Por: Rodrigo Fonseca | Especial para o Correio da Manhã

Jornalismo como arte… e tensão

'Setembro 5' revive a operação jornalística de repórteres envolvidos na transmissão dos Jogos Olímpicos de Munique | Foto: Paramount/Divulgação

No páreo pelo Oscar de Melhor Roteiro Original, numa indicação dividida com seus coautores Moritz Binder e Alex David, o cineasta suíço Tim Fehlbaum encara os (muitos) frutos colhidos por "Setembro 5" - que pode abocanhar a estatueta dourada de Hollywood - como um tributo à arte do jornalismo. O ator Sean Penn, que é um fã das dinâmicas da reportagem e, vez por outra, arrisca-se a assinar artigos em jornais dos EUA, foi seu produtor no thriller (já em cartaz no Brasil) sobre as Olimpíadas de Munique.

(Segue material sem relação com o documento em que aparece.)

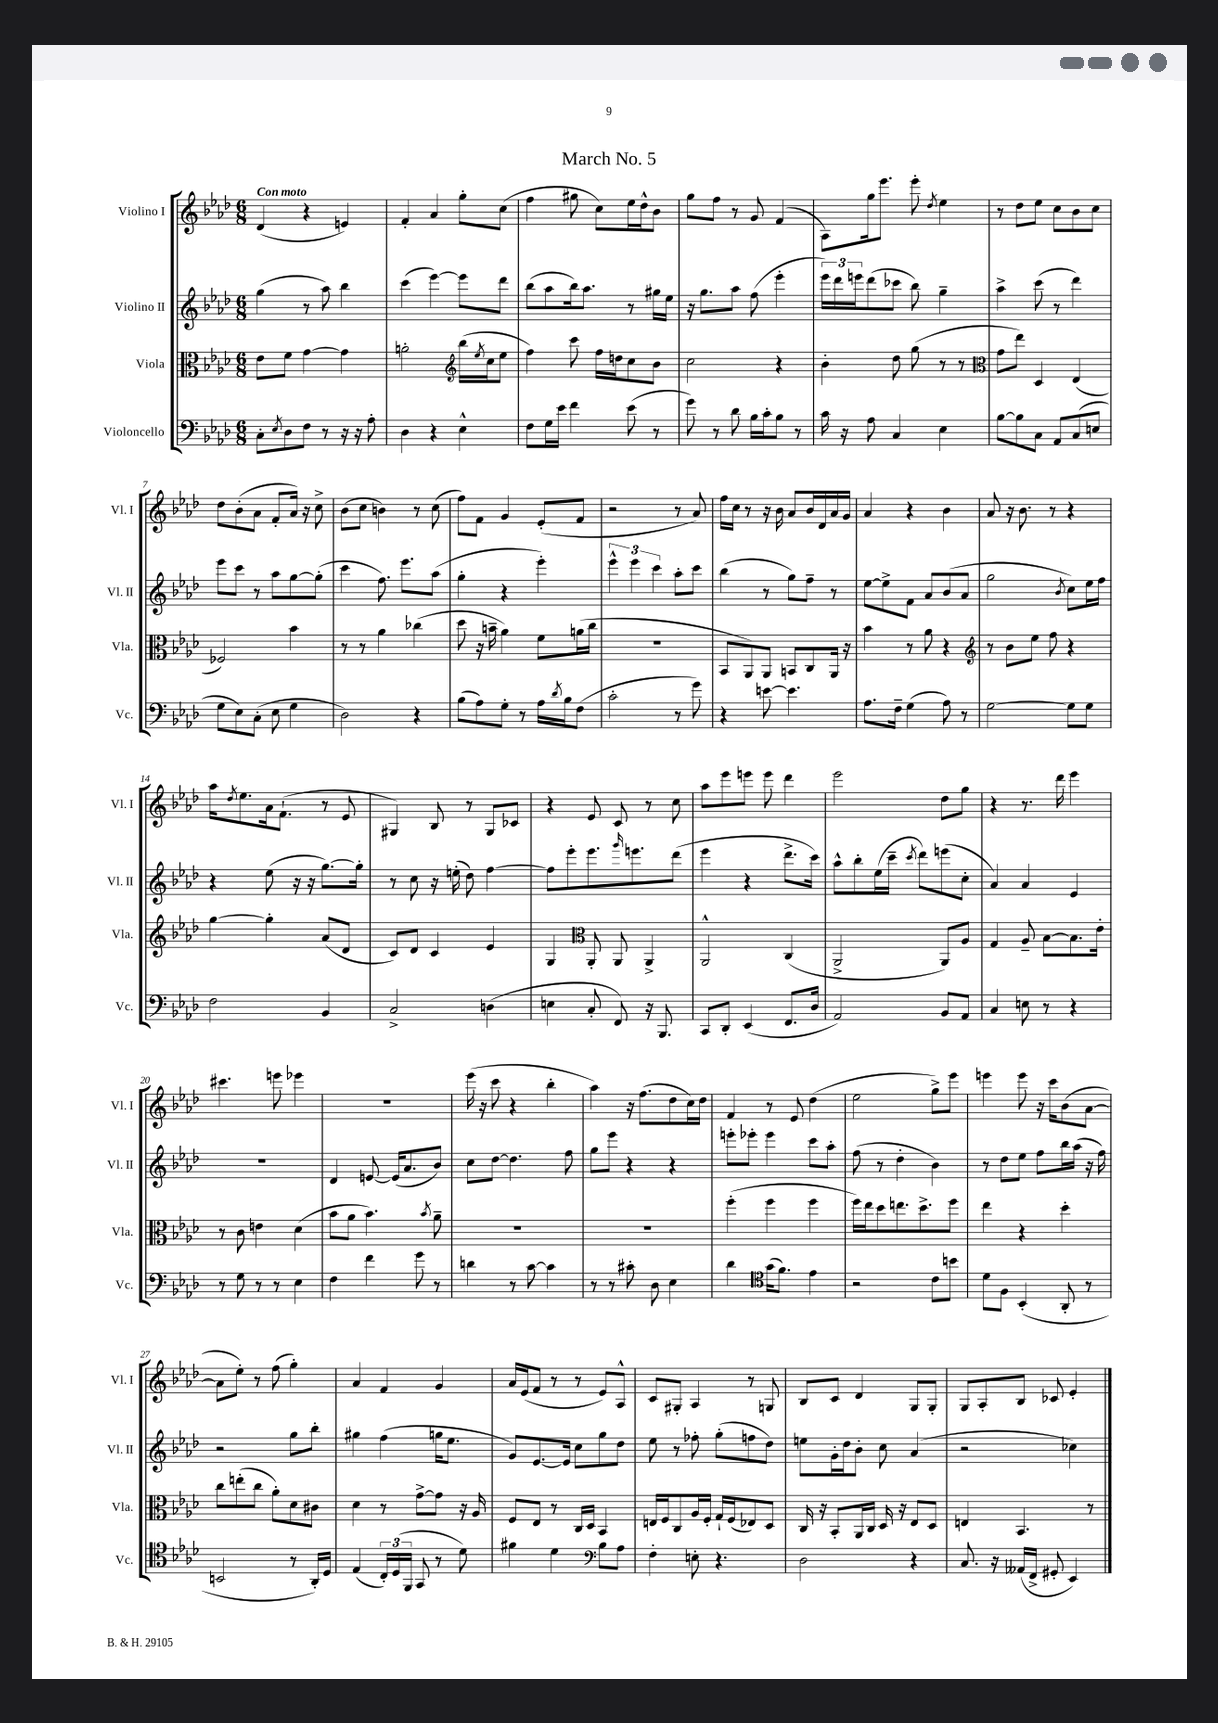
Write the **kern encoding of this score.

**kern	**kern	**kern	**kern
*part4	*part3	*part2	*part1
*staff4	*staff3	*staff2	*staff1
*I"Violoncello	*I"Viola	*I"Violino II	*I"Violino I
*I'Vc.	*I'Vla.	*I'Vl. II	*I'Vl. I
*clefF4	*clefC3	*clefG2	*clefG2
*k[b-e-a-d-]	*k[b-e-a-d-]	*k[b-e-a-d-]	*k[b-e-a-d-]
*M6/8	*M6/8	*M6/8	*M6/8
=1	=1	=1	=1
!	!	!	!LO:TX:a:B:t=Con moto
8C'\L	8e-\L	(4gg\	(4d-/
8qE-/	.	.	.
8D-\	8f\J	.	.
8F\J	[4g\	8r	4r
8r	.	8aa-\)	.
16r	4g\]	4bb-\	4en/)
16r	.	.	.
8A-'\	.	.	.
=2	=2	=2	=2
4D-\	2an'\	(4ccc\	4f'/
4r	.	[4eee-\)	4a-/
*	*clefG2	*	*
4E-^^\	(16bb-\LL	8eee-\L]	8gg'\L
.	8qee-/	.	.
.	16cc\J	.	.
.	8ee-\J	8ddd-\J	(8cc\J
=3	=3	=3	=3
8F\L	4ff\)	(8bb-\L	4ff\
16G\L	.	8aa-\	.
16e-\JJ	.	.	.
4f\	8ccc\	16bb-\k)	8gg#X\
.	.	8.aa-\J	.
.	16ff\LL	.	8cc\L)
.	16ddn\J	.	.
(8e-\	8cc\	8r	16ee-\L
.	.	.	16dd-^^\J
8r	8b-\J	16gg#X\LL	8b-\J
.	.	16ee-\JJ	.
=4	=4	=4	=4
8g\)	2cc\	16r	8gg\L
.	.	8.gg\L	.
8r	.	.	8ff\J
8d-\	.	8aa-\J	8r
16B-\LL	.	(8ff\	8g/
16c'\J	.	.	.
8B-\J	4r	4eee-'\	(4f/
8r	.	.	.
=5	=5	=5	=5
16c\	4b-'\	24eee-\LL)	8A-\L)
.	.	24ddd-\	.
16r	.	.	.
.	.	24eeen\J	.
8A-\	.	(8ddd-\	16gg\k
.	.	.	8.eee-\J
4C/	8dd-\	8ccc-X\J	.
.	(8gg\	8bb-\)	8eee-'\
.	.	.	8qdd-/
4E-\	8r	4gg~\	4ee-\
.	8r	.	.
=6	=6	=6	=6
*	*clefC3	*	*
[8B-\L	8g\L	4aa-^\	8r
8B-\]	8ee-\J)	.	8dd-\L
8C\J	4D-/	(8ccc\	8ee-\J
8AA-/L	.	8r	8cc\L
(8C/	(4E-/	4ddd-\)	8b-\
8En/J	.	.	8cc\J
!!LO:LB:g=z
=7	=7	=7	=7
8G\L	2F-X/)	8eee-\L	8dd-\L
8E-\)	.	8ccc\J	(8b-'\
(8C'\J	.	8r	8a-\J
8E-\	.	8aa-\L	8f'/L
4G\	4b-\	[8gg\	16a-/Jk)
.	.	.	16r
.	.	(8gg'\J]	8cc^\
=8	=8	=8	=8
2D-\)	8r	4ccc\	(8b-\L
.	8r	.	8cc\J
.	4a-\	8.ff\)	4bn\)
.	.	8.eee-\L	.
4r	(4cc-X\	.	8r
.	.	(8aa-\J	(8cc\
=9	=9	=9	=9
(8B-\L	8dd-\	4gg'\	8ff\L)
8A-\)	16r	.	8f\J
.	16bn~\	.	.
8G'\J	4a-\)	4r	4g/
8r	.	.	.
16A-\LL	8f\L	4eee-'\)	(8e-'/L
8qd-/	.	.	.
16B-\J	.	.	.
(8F\J	(16an\L	.	8f/J
.	16cc\JJ	.	.
=10	=10	=10	=10
2c'\	2.r	6eee-^^\	2r
.	.	6eee-\	.
.	.	6ccc\	.
8r	.	8aa-'\L	8r
8g\)	.	8ccc\J	8a-/)
=11	=11	=11	=11
4r	8BB-/L	(4bb-\	16ff\LL
.	.	.	16cc\JJ
.	8AA-/)	.	8r
[8en\	8AA-/J	8r	16r
.	.	.	16b-\
4.e\]	8BBn/L	8gg\L)	8a-/L
.	8C/	8ff~\J	16b-/L
.	.	.	16d-/
.	16AA-/Jk	8r	16a-/
.	16r	.	16g/JJ
=12	=12	=12	=12
8.A-\L	4b-\	[8ee-\L	4a-/
.	.	8ee-^\]	.
16F~\Jk	.	.	.
(4G\	8r	8f\J	4r
.	8a-\	8a-/L	.
8A-\)	4r	(8b-/	4b-\
8r	.	8a-/J	.
=13	=13	=13	=13
*	*clefG2	*	*
[2G\	8r	2gg\	8a-/
.	8b-\L	.	16r
.	.	.	8.b-\
.	8ee-\J	.	.
.	8ff\	.	8r
.	.	8qb-/	.
8G\L]	4r	8cc\L)	4r
8G\J	.	16ee-\L	.
.	.	16ff\JJ	.
!!LO:LB:g=z
=14	=14	=14	=14
2F\	[4gg\	4r	16aa-\KL
.	.	.	8qdd-/
.	.	.	8.ee-\
.	4gg'\]	(8ee-\	16a-\k
.	.	.	(8.f`\J
.	.	16r	.
.	.	16r	.
4BB-/	(8a-/L	[8.gg\L)	8r
.	8d-/J	.	8e-/
.	.	16gg'\Jk]	.
=15	=15	=15	=15
2C^/	8c/L)	8r	4G#X/)
.	8d-/J	8cc\	.
.	4c/	16r	8B-/
.	.	(16een'\	.
.	.	8dd-\)	8r
(4Dn\	4e-/	[4ff\	8G#/L
.	.	.	8c-X/J
=16	=16	=16	=16
4En\	4G/	8ff\L]	4r
.	.	8eee-'\	.
*	*clefC3	*	*
8C'/	8AA-'/	8.eee-\	8e-/
8FF/)	8AA-/	.	8c/
.	.	16qqggg/	.
.	.	8.eeen\	.
16r	4AA-^/	.	8r
8.BBB-/	.	.	.
.	.	(8ddd-\J	8cc\
=17	=17	=17	=17
8CC/L	2AA-^^/	4eee-\	8aa-\L
8DD-'/J	.	.	8eee-\
(4EE-/	.	4r	8eeen\J
.	.	.	8eee\
8.FF/L	(4C/	8.ddd-^\L	4ddd-\
16D-/Jk	.	16ccc\Jk)	.
=18	=18	=18	=18
2AA-/)	2AA-^/	8aa-^^\L	2eee-\
.	.	8bb-'\	.
.	.	(16ee-\L	.
.	.	16ccc~\JJ	.
.	.	8qccc/	.
.	.	8ddd-\L)	.
8BB-/L	8AA-/L)	(8eeen\	8dd-\L
8AA-/J	8A-/J	8cc'\J	8gg\J
=19	=19	=19	=19
4C/	4G/	4a-/)	4r
8En\	8A-~/	4a-/	8.r
8r	[8B-\L	.	.
.	.	.	16ddd-\
4r	8.B-\]	4e-/	4eee-\
.	16e-'\Jk	.	.
!!LO:LB:g=z
=20	=20	=20	=20
8r	8r	2.r	4.ccc#X\
8G\	8c\	.	.
8r	4en\	.	.
8r	.	.	8eeen\
4E-\	(4d-\	.	4eee-X\
=21	=21	=21	=21
4F\	8b-\L	4d-/	2.r
.	8a-\J	.	.
4f\	4.b-\)	[8en/	.
.	.	(16e/KL]	.
.	.	8.a-/	.
8g\	.	.	.
.	8qb-/	.	.
8r	8a-~\	8b-/J)	.
=22	=22	=22	=22
4dn\	2.r	8cc\L	(16eee-\
.	.	.	16r
.	.	[8dd-\J	8ccc\
8r	.	4.dd-\]	4r
[8c\	.	.	.
4c\]	.	.	4bb-'\
.	.	8ff\	.
=23	=23	=23	=23
8r	2.r	8gg\L	4aa-\)
8r	.	8eee-\J	.
8c#X'\	.	4r	16r
.	.	.	(8.ff\L
8D-\	.	.	.
4E-\	.	4r	8dd-\
.	.	.	16cc\L)
.	.	.	16dd-\JJ
=24	=24	=24	=24
4d-\	(4ff'\	8eeen'\L	4f/
.	.	8eee-X'\J	.
*clefC4	*	*	*
(16g\KL	4ff\	4eee-\	8r
8.f\J)	.	.	.
.	.	.	8e-/
4e-\	4ff\	8ccc\L	(4dd-\
.	.	8aa-'\J	.
=25	=25	=25	=25
2r	16ff\LL)	(8ff\	2ee-\
.	16ee-\J	.	.
.	8dd-\	8r	.
.	8.een\	4dd-'\	.
.	8.dd-^\	.	.
8c\L	.	4b-\)	8gg^\L)
8bn\J	8ff\J	.	8eee-\J
=26	=26	=26	=26
8d-\L	4ee-\	8r	4eeen\
8F\J	.	8dd-\L	.
(4BB-'/	4r	8ee-\J	8eee\
.	.	8ff\L	16r
.	.	.	16ccc\KL
8AA-'/	4dd-'\	16bb-\L	(8b-\
.	.	(16aa-\JJ	.
8r	.	16r	[8a-\J
.	.	16ff\)	.
!!LO:LB:g=z
=27	=27	=27	=27
2BBn/	8cc\L	2r	8a-\L]
.	(8een'\	.	8ee-'\J)
.	8cc\J	.	8r
.	8a-'\L)	.	(8ff\
8r	8d-\	8gg\L	4gg'\)
16AA-'/LL)	8c#X\J	8bb-'\J	.
16D-/JJ	.	.	.
=28	=28	=28	=28
(4E-/	4d-\	4gg#X\	4a-/
24C'/LL)	8r	(4ff\	4f/
(24D-/	.	.	.
24FF/JJ	.	.	.
8GG/	[8g^\L	.	.
8r	8g\J]	16ggn\KL	4g/
.	.	8.ee-\J	.
8d-\)	16r	.	.
.	16A-/	.	.
=29	=29	=29	=29
4f#X\	8F/L	8g/L)	16a-/LL
.	.	.	(16e-/J
.	8E-/J	[8.e-/	8f/J
4d-\	8r	.	8r
.	.	16e-/Jk]	.
.	16C/LL	8cc\L	8r
.	16D-/JJ	.	.
*clefF4	*	*	*
8B-\L	4BB-/	8gg\	8e-/L)
8A-\J	.	8dd-\J	8A-^^/J
=30	=30	=30	=30
4F'\	16En/LL	8ee-\	8c/L
.	16F/J	.	.
.	8C/	8r	8G#X'/J
8En'\	16A-/L	8ff-X'\	4A-/
.	16F'/JJ	.	.
4.r	16G`/LL	(8gg'\L	.
.	(16F/J	.	.
.	8E-X/)	8ffn\	8r
.	8D-/J	8dd-\J)	8Gn/
=31	=31	=31	=31
2D-\	16C/	8een\L	8B-/L
.	16r	.	.
.	8BB-'/L	16g'\L	8c/J
.	.	16dd-\J	.
.	16AA-/L	8b-'\J	4d-/
.	16C/JJ	.	.
.	16D-/	8cc\	.
.	16r	.	.
4r	8E-/L	(4a-/	8G/L
.	8D-/J	.	8G'/J
=32	=32	=32	=32
8.C/	4En/	2r	8G/L
.	.	.	8A-'/
16r	.	.	.
(16AA--X/LL	4.BB-/	.	8B-/J
16FF^/JJ	.	.	.
8GG#X'/	.	.	8c-X/
4EE-/)	.	4cc-X\)	4e-'/
.	8r	.	.
==	==	==	==
*-	*-	*-	*-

Limite a preposição "sobre" na frase acima às horas que a equipe da ABC Sports dedicou à triagem e à cobertura dos atentados terroristas do 5 de setembro daquele ano. Onze atletas e um policial foram mortos no episódio que transformou aquela edição dos Jogos Olímpicos numa tragédia.

"A sensação de claustrofobia que dá tom à narrativa é um reflexo da sala de controle de edição de imagens de onde os jornalistas precisam decidir o ângulo a ser aplicado. Escolhi narrar todo o filme do ponto de vista daquela sala, com a notícia correndo ao lado de fora", disse Fehlbaum ao Correio da Manhã, em papo via Zoom organizada pela distribuidora Paramount, em meio à inclusão do longa na disputa pelo Globo de Ouro de Melhor Filme.

Numa abordagem tensa, quase 100% centrada no ambiente chamado switcher (sala onde se editam as cenas que vão ar na TV), "September 5" (título original) conversa diretamente com os fatos narrados por Steven Spielberg há 20 anos, no sucesso de público "Munique" (2005).

O diretor de "A Lista de Schindler" (1993) reviveu o ataque à delegação de atletas de Israel - perpetrado pelo grupo palestino Setembro Negro - a partir de uma caçada aos criminosos pelo planeta adentro. Fehlbaum toma outro foco. Ele se concentra nas decisões dos repórteres esportivos da emissora ABC que cobriam competições (até então) sem lances emocionantes. Roone Arledge (papel do ator Peter Sarsgaard) era o executivo na linha de frente e coube a ele decidir que rumos tomar diante do ocorrido: seguir a transmitir causos sobre as disputas ou concentrar a cobertura do crime que se desenhava?

"Quis fazer um uma homenagem ao mundo analógico neste momento em que a cultura se rende à tecnologia digital, recriando o espaço das pautas como ele era na década de 1970, sem a aparelhagem que temos hoje", diz Fehlbaum, um realizador conhecido por ficções científicas como "Refúgio" (2021) e "Um Inferno" (2011).

Além de Arledge, dois outros personagens são fundamentais para o entendimento do conflito em cena: o produtor de reportagens Geoffrey Mason, vivido por John Magaro, e a repórter germânica Marianne Gebhardt, um poço de retidão profissional encarnado com brio por Leonie Benesch. "Meu empenho é entender aquele ambiente profissional num período de tensão", diz o diretor.

Num balé aeróbico de closes e planos gerais, a fotografia de Markus Förderer tonifica o clima convulsivo da montagem de Hansjorg Weissbrich com uma seleção cálida de cores, o que dá a "Setembro 5" um ritmo de panela de pressão em fervura. Os nervos de todos os que estão em cena comprimem-se pela responsabilidade de manter uma transmissão crítica, atenta aos rumos das negociações com os terroristas, e com medo de que os inocentes morram. A montagem joga inteligentemente com elementos documentais ao incorporar imagens de arquivo do programa "Wide World of Sports" em sua estrutura de linguagem. Nesse trânsito eletrizante pelo documentário, Fehlbaum oxigena a linhagem de incursões cinematográficas ao universo de quem conjuga o verbo "noticiar" numa desinência humanista.

"As grandes questões que meu filme evoca conversam com 'Todos Os Homens Do Presidente' e 'Rede de Intrigas', expressões cinematográficas sobre o papel ético do jornalismo", analisa Fehlbaum. "A diferença é que esses cults abordavam as consequências dos casos sobre os quais se debruçavam. Meu filme fala de um momento e da resposta de jornalistas a ele".